• Task item: Copy each item below word for word, keeping every character and line break unchanged.

===== Exercise data =====

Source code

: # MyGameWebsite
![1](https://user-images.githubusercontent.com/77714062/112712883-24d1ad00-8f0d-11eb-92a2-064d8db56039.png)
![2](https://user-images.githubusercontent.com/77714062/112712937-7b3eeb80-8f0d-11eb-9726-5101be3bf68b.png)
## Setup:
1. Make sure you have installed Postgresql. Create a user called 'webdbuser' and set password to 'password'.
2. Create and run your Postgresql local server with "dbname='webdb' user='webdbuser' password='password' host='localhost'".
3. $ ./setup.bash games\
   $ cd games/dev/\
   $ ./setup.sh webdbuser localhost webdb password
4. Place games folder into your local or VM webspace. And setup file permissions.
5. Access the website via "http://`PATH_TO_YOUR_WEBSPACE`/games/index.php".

=====

• Written solution:
Source code

: # MyGameWebsite
![1](https://user-images.githubusercontent.com/77714062/112712883-24d1ad00-8f0d-11eb-92a2-064d8db56039.png)
![2](https://user-images.githubusercontent.com/77714062/112712937-7b3eeb80-8f0d-11eb-9726-5101be3bf68b.png)
## Setup:
1. Make sure you have installed Postgresql. Create a user called 'webdbuser' and set password to 'password'.
2. Create and run your Postgresql local server with "dbname='webdb' user='webdbuser' password='password' host='localhost'".
3. $ ./setup.bash games\
   $ cd games/dev/\
   $ ./setup.sh webdbuser localhost webdb password
4. Place games folder into your local or VM webspace. And setup file permissions.
5. Access the website via "http://`PATH_TO_YOUR_WEBSPACE`/games/index.php".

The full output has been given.